▶ **Texte présenté**:
-.-.-
Cela renvoie à notre besoin de reconnaissance, à notre peur de ne pas être ou plus être aimé et à notre manque de confiance en soi, qui sont intimement liés. Nous entretenons un fantasme de perfection et de toute puissance : il nous faut tout réussir tout de suite, sans essai, du premier coup, comme si notre existence sur Terre en dépendait.

Oui, il existe des Succes story ou les protagonistes ont réussi de manière fulgurante mais, la plupart d’entre eux ont surtout beaucoup travaillé, ont osé, ont suivi leur pourquoi, leur vision, se sont détachés du regard des autres et ont essuyé plusieurs échecs avant de savourer leur réussite et de devenir inspirants aux yeux du public ! 100% des personnes qui ont réussi ont essayé et celles qui ont essayé ont pour la plupart échoué plusieurs fois avant de réussir…

Mais d'où vient cette peur d'échouer ?

Le plus souvent, elle puise ses origines dans notre enfance.

D’abord, une éducation trop stricte. Il se peut que nos parents nous aient poussé, consciemment ou non, à mettre la barre très haute, à donner le meilleur de nous-mêmes, à ramener les meilleures notes, à exceller à l’école et dans des activités extrascolaires. Dans certaines familles, les parents vivent par procuration à travers la réussite sociale de leur enfant ou ont besoin que leur enfant réussisse financièrement pour les aider.

Ensuite, il arrive souvent que notre entourage, parents, grands-parents, enseignants, amis, nous comparent avec d’autres enfants, nos frères et sœurs, des cousins, des camarades de classe, lesquels, parfois, réussissent mieux que nous dans tel domaine.

Mais, le fait d’avoir entendu qu’il était un échec et/ou d’avoir échoué à plusieurs reprises peut également parfois créer chez l’enfant un sentiment de répétition et une croyance négative au sujet du fait d’échouer.
-.-.-
▶ **Lignes de données**:
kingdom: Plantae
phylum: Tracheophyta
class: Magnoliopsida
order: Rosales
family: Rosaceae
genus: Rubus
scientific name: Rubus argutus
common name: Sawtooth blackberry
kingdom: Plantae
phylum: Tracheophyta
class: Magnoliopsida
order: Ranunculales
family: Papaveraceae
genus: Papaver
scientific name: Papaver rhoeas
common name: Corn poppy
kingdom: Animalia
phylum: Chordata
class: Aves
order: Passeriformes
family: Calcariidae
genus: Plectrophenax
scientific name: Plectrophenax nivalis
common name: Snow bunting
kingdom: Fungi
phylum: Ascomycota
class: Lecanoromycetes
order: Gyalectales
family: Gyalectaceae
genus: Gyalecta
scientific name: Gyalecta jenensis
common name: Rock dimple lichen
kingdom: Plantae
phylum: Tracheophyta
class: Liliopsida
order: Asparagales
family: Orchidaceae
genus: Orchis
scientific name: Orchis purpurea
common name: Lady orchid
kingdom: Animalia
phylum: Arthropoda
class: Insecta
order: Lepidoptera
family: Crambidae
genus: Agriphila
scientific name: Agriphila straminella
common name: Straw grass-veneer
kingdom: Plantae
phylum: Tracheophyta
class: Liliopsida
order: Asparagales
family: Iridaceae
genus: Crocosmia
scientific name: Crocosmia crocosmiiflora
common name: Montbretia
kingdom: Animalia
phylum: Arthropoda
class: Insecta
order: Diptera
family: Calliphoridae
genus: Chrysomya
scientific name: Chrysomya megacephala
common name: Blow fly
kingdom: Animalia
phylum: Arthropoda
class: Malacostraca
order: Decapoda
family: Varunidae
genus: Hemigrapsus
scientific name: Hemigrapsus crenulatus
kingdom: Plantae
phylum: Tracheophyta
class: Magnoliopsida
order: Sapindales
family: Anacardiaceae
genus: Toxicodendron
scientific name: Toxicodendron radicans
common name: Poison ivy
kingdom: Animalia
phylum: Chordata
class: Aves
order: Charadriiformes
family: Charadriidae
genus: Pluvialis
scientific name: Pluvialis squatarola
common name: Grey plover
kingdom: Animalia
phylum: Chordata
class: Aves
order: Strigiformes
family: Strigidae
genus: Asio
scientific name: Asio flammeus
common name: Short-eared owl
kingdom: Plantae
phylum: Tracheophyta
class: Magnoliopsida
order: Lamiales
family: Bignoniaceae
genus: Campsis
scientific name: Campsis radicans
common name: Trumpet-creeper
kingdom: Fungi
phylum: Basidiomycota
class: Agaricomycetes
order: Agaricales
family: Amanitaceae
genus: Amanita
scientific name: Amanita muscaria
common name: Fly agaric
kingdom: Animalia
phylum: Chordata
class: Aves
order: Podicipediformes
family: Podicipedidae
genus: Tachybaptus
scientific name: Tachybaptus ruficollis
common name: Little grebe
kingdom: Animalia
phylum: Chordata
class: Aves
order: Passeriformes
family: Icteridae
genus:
-.-.-
▶ **Votre consigne**: Citez le passage du texte sur la peur d'échouer en commençant aux mots « Ensuite, il arrive » et en vous arrêtant après « dans tel domaine. ».

▶ **Solution proposée**:
Ensuite, il arrive souvent que notre entourage, parents, grands-parents, enseignants, amis, nous comparent avec d’autres enfants, nos frères et sœurs, des cousins, des camarades de classe, lesquels, parfois, réussissent mieux que nous dans tel domaine.